Bright Star Play Review
The dandelions swayed in the gentle breeze as the audience soaked up the remainder of the waning sunshine, sprawled out among their distanced blankets politely murmuring amongst themselves. Needless to say, the audience’s wishes were fulfilled that idyllic evening by Sarofim Theater’s amazing performance. Perched atop a hill, I sat devouring a double cheeseburger all the while eating up every second of the complex plot unfolding before me. Bright Star by Steve Martin chronicalizes the journey of Alice Murphy, a girl who fell pregnant at the tender age of 16. Alice was knocked up by the Mayor’s son Billie, and was forced to give up her child to avoid tarnishing the distinguished family’s reputation.
The braided narrative rotated between Alice, a free spirited youngin’ in the Blue Ridge Mountains to her life 22 years later– as a well off magazine editor of the Asheville Southern Journal. Through the investigation of her past horrors and present reality, the identity of her long lost son gradually becomes apparent. Alice finds herself having a special connection to a bright writer on the staff of her newspaper in her later life, and it is revealed that this boy is her son. This is the absolute precipice of the plot, as the audience had been led to believe that the “illegitimate” child had been murdered, instead of being put up for adoption. The suspenseful tale contained many quotable lines by supporting cast members which serve to be the focus of this article.
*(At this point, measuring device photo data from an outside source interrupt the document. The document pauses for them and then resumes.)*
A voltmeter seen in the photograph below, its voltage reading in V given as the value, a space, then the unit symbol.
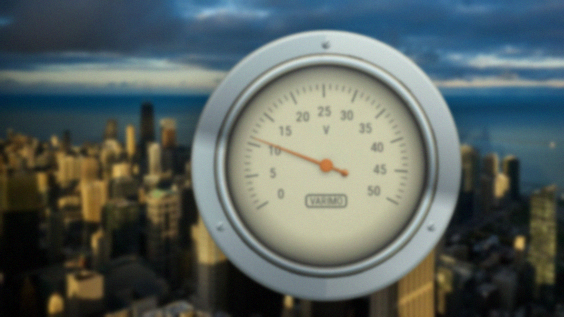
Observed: 11 V
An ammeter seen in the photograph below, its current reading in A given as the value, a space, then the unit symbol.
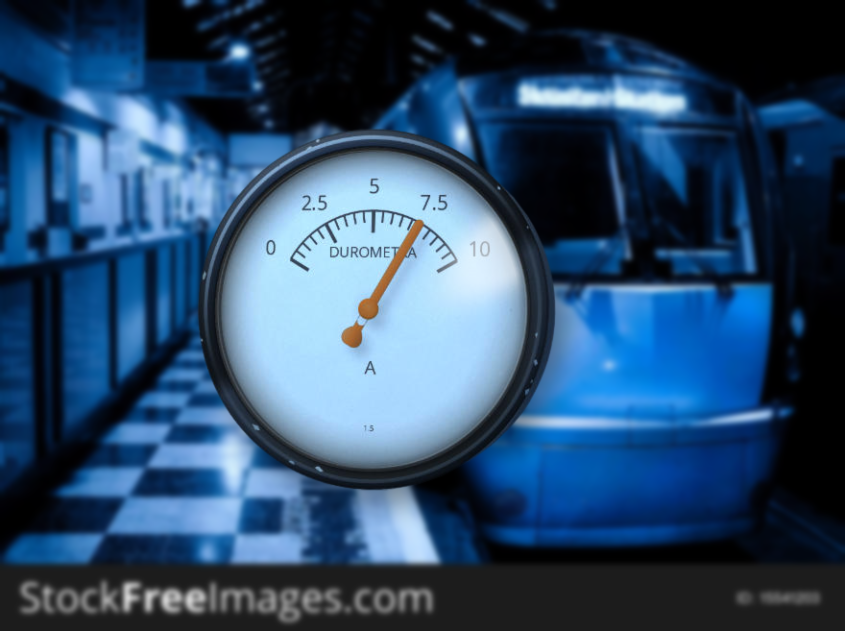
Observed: 7.5 A
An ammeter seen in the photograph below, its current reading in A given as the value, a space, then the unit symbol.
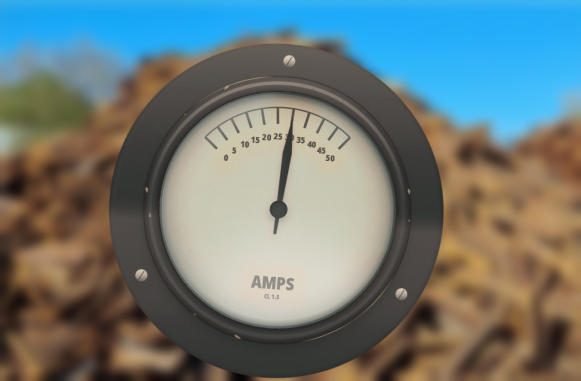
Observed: 30 A
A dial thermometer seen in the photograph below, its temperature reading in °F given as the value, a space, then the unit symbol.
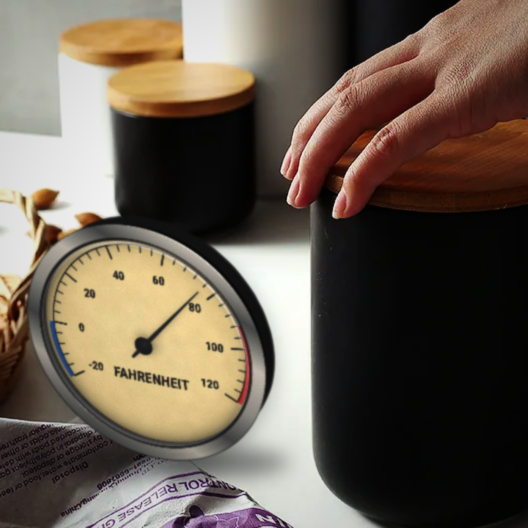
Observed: 76 °F
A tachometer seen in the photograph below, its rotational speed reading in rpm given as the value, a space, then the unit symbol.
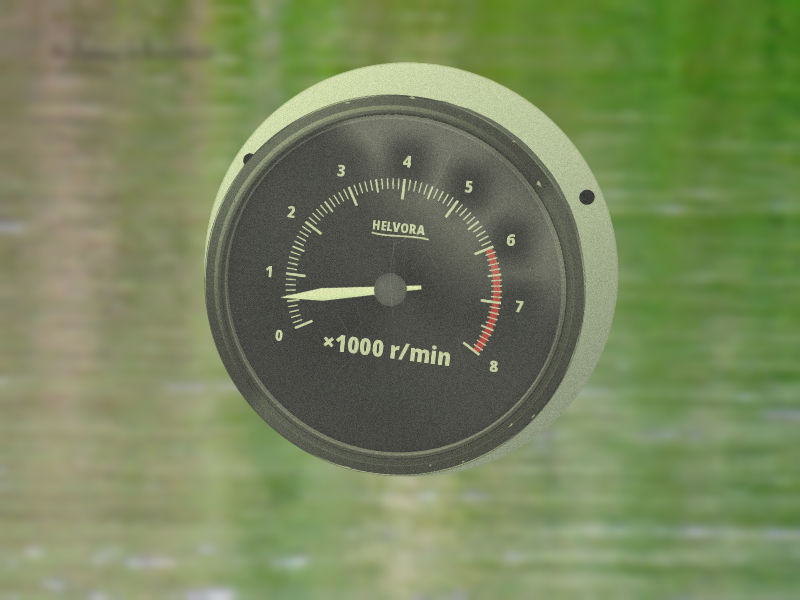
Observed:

Lucy Grant, played by Faith Madsen, strutted her stuff unapologetically– her hilariously alluring physicality aroused an elated roar from the crowd. Lucy quotably stated:
“I don’t know anyone who doesn’t like to feel good all the time. Pour me another round!”
I wondered if Faith was channeling her true wild self, or if Lucy’s life philosophy greatly differed from her own. This prompted me to ask the actress her take on this free spirited mindset. Faith, do you too live life with this bohemian mentality?
“I would say Lucy and I share some qualities but she certainly is a bit more wild than myself. I love to have a good time but Lucy takes it to the next level! She rocks the bar and is the buzz of the social scene: dipping, twirling, drinking, and seducing is the name of her game. She was so fun to play, and I’m honored to have brought my take to her character!”
The love ballot to liquor was by far the most lighthearted of all songs included in the musical, most of which poked large holes in the traditional notion of family. Through this play the very concept of illegitimate children was theatrically abolished. Adam Krawl played the murderous Mayor, who attempted to kill his “bastard” grandchild for the sake of preserving his family name. The mayor defended his malicious actions by singing:
“A man must protect his family.”
After hearing this proclamation, I wondered what Adam’s take was on this principle of manhood. Not specifically as it pertained to infanticide, but to paternal roles as a whole. Do you agree that men must protect their families? (The following has been edited for clarity.)
“That’s definitely not an end all be all statement. There are a lot of damaging ways a person can take that idea to the extreme if they solely follow that expression and are unwilling to compromise. In fact, sometimes if all you follow is that principle and set aside your morals– you risk inflicting more harm on your family than good.”
Bright Star accurately defined the true meaning of family: Regardless of how fractured a family structure is, your people are still your people.